## READING TEXT
• • • •
And speaking as a father, I appreciate seeing a show in which the dad is fun but not an idiot, and has a relationship of mutual love, respect, and hard work with the kids’ mom. That’s vanishingly rare in modern entertainment, and one of the many, many things that make “Bluey” special.

What I missed in 2022

Movies from this year that I wanted to see but, for various reasons—including not wanting to pay for a half-dozen streaming subscriptions and finding Redbox a bit of a pain—I didn’t get to. I’m hoping to see these in the new year.

  • Operation Mincemeat—Based on the excellent Ben MacIntyre book, a fascinating true story performed by a great cast.

  • Munich: The Edge of War—Based on Robert Harris’s novel, a political thriller with personal stakes in a crucial historical setting. Jeremy Irons looks like an inspired choice to play Neville Chamberlain.

  • See How They Run—Looks like a charming historical whodunnit. My wife and I actually made plans to see this but it was gone from cinemas before we could make the arrangements for a date night.

  • Nope—I still haven’t seen any of Jordan Peele’s films, but this one involves—or at least appears to involve—UFOs, and is supposed to have smart and hard-edged satire.

  • Amsterdam—An intriguing premise and kooky characters hooked into a fictionalized version of a fascinating true incident—the “Business Plot” to overthrow the US government.

  • Weird: The Al Yankovic Story—I love Weird Al and, far from a straightforward musical biopic, this looks like an appropriately irreverent parody of what is perhaps the most cliché-ridden genre in Hollywood.

  • The Banshees of Inisherin—Colin Farrell and Brendan Gleeson, two favorites who have previously starred in one of my favorite films, In Bruges, reunite with that film’s director for this dark comedy about a man from a small Irish village who inexplicably but very pointed ends his long friendship with another.

  • The Menu—This didn’t look like my kind of thing when I first read about it, but I’ve added it to the get-around-to-eventually list on the strength of favorable comments from friends.

  • All Quiet on the Western Front—A new adaptation of one of my oldest favorite novels, and the first in the novel’s original language. I eagerly anticipated this when the first trailer finally dropped but, since then, have had a number of the film’s major departures from the book spoiled, so I’m somewhat more hesitant about it now. Still hoping to see it at least once in the days to come.

So, again, there may be several more great movies out there leftover from 2022 that I’ve simply missed, but I’m going to have to overcome quite a lot of weariness and inertia to seek some of these out.
• • • •
## PROVIDED DATA
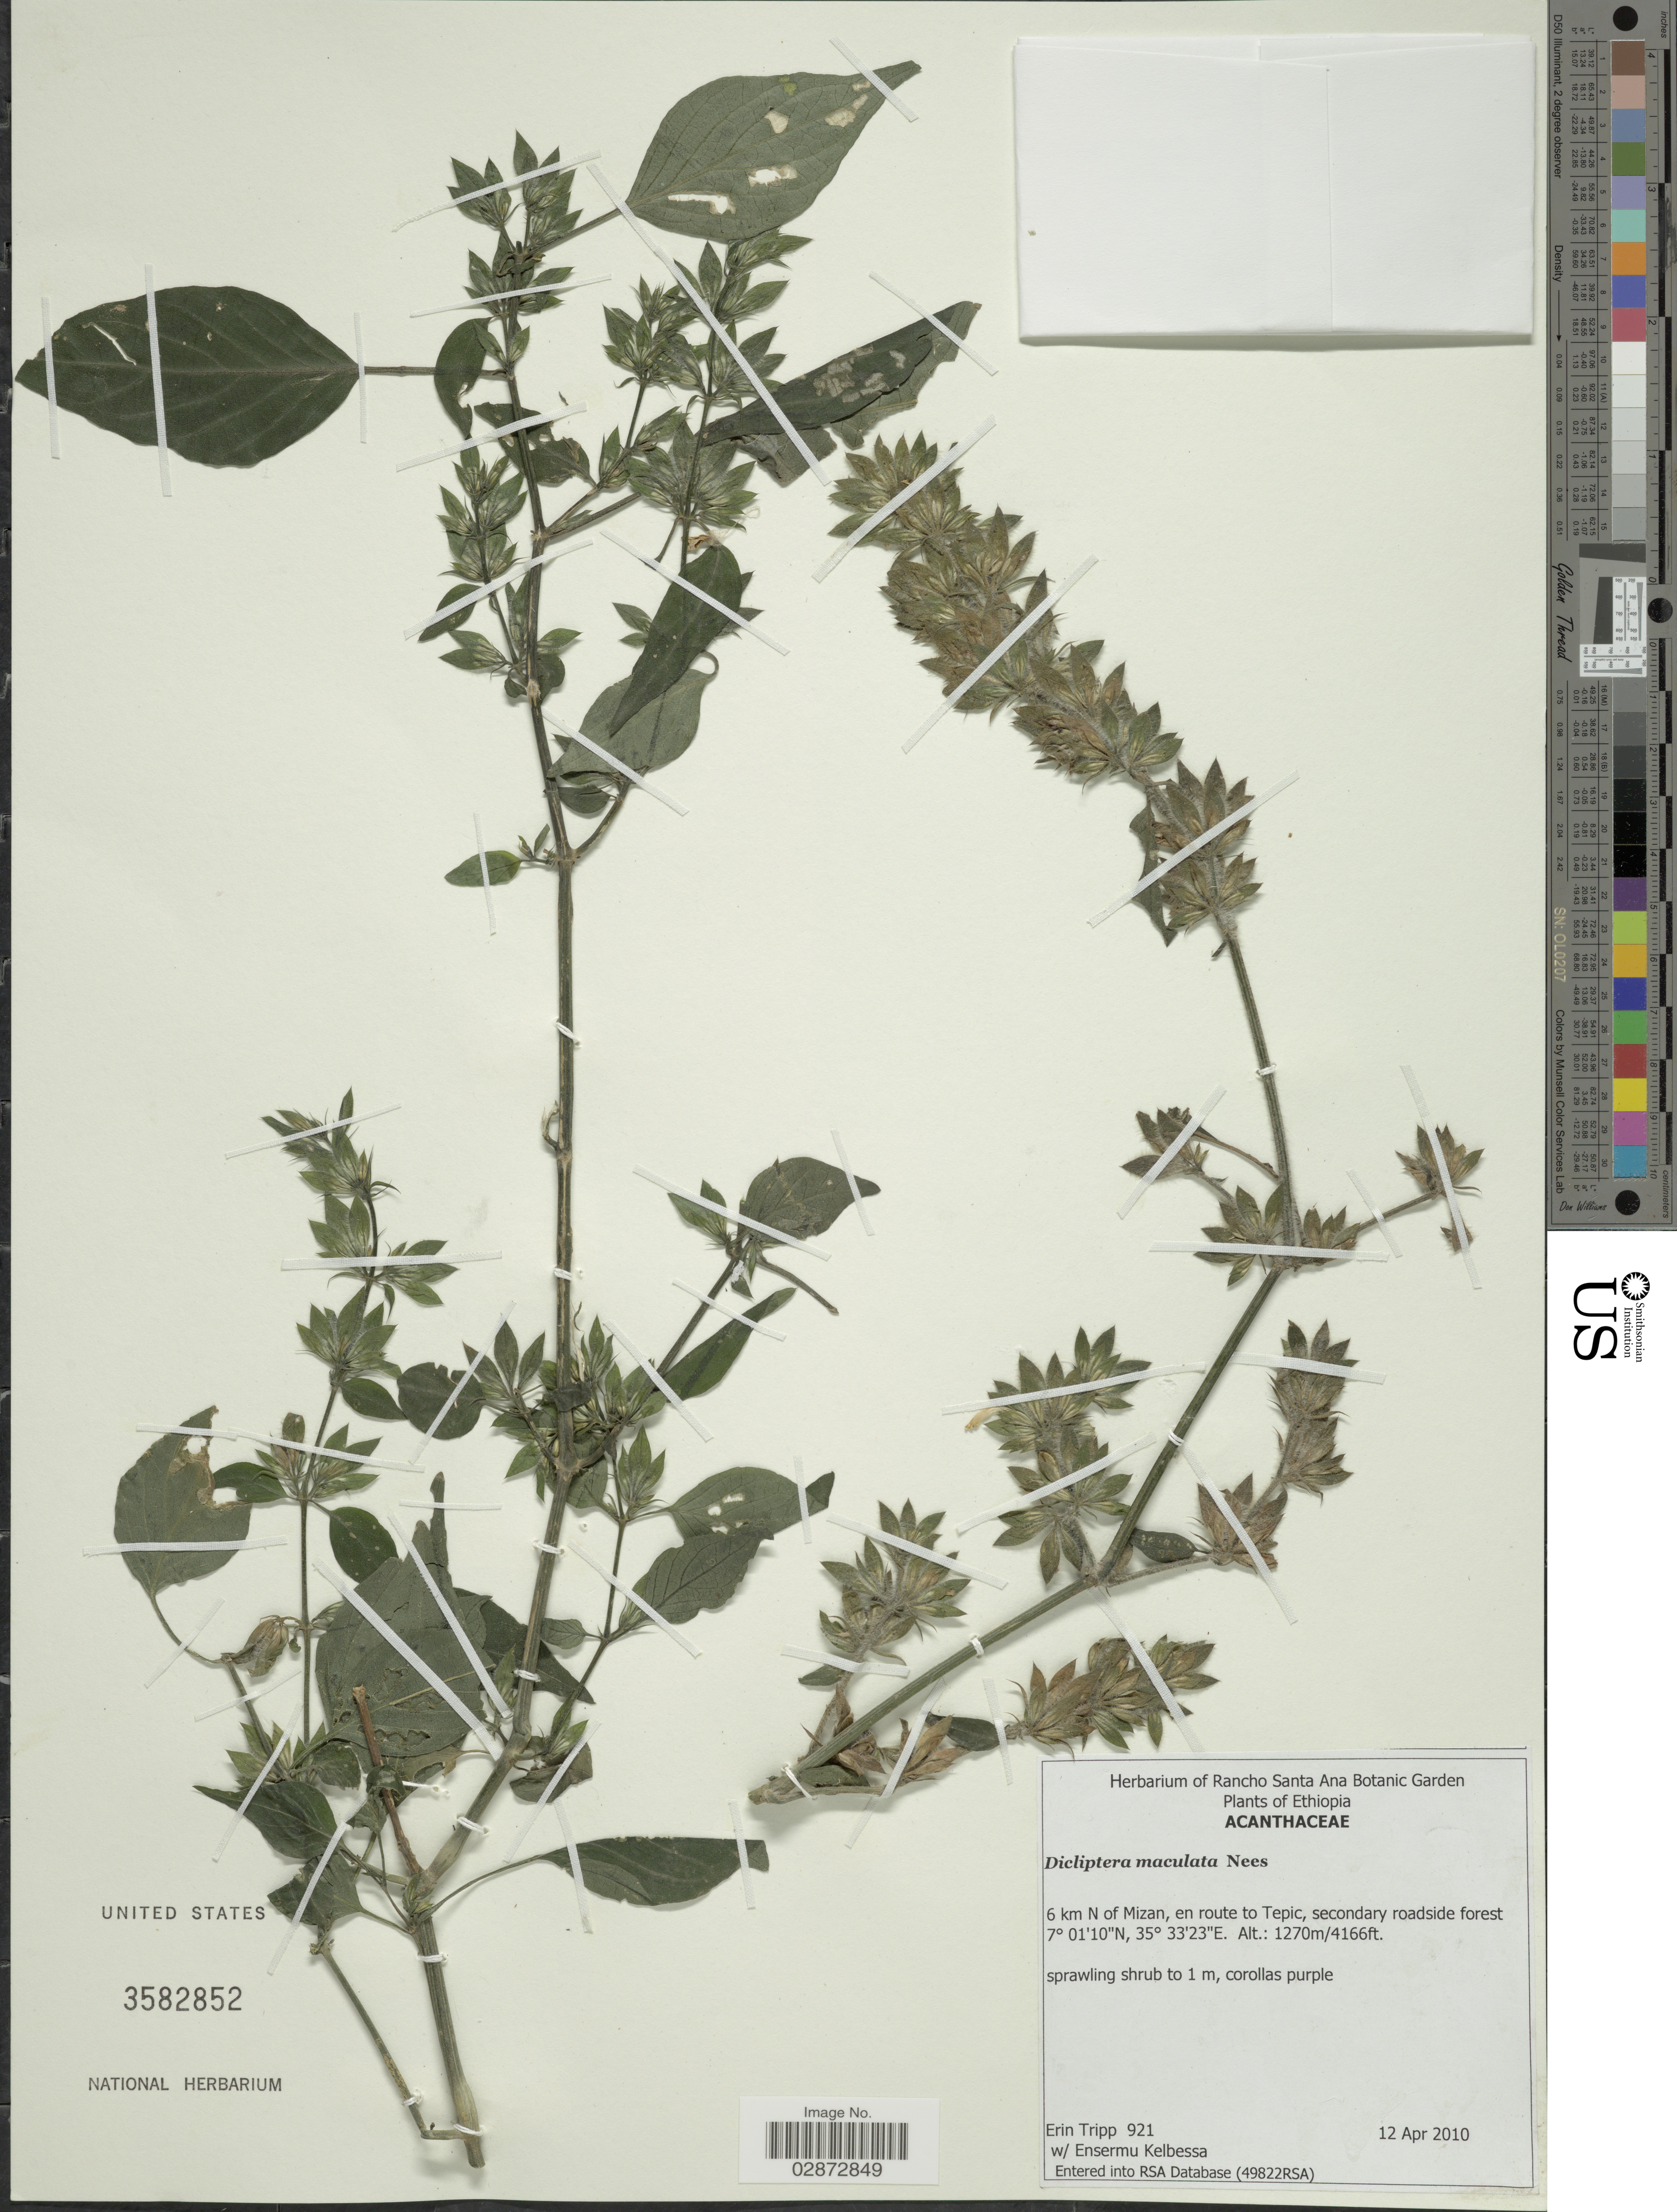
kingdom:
• • • •
## GOAL 1
In the blog excerpt on movies missed in 2022, who does the writer think looks like an inspired choice to play Neville Chamberlain?
## GOAL 2
Render this sentence from the blog excerpt on movies missed in 2022 in Spanish: "I’m hoping to see these in the new year."
## GOAL 3
Does each statement agree with the blog excerpt on movies missed in 2022? Answer yes or no for each, quoting the deciding words.
(a) The writer has already seen several of Jordan Peele's films.
(b) Plans to see See How They Run fell through because the film left cinemas first.
(c) The new All Quiet on the Western Front is the first adaptation in the novel's original language.

## WRITTEN ANSWER 1
Jeremy Irons.

## WRITTEN ANSWER 2
Espero ver estas en el año nuevo.

## WRITTEN ANSWER 3
(a) No: "I still haven’t seen any of Jordan Peele’s films"
(b) Yes: "it was gone from cinemas before we could make the arrangements for a date night"
(c) Yes: "the first in the novel’s original language"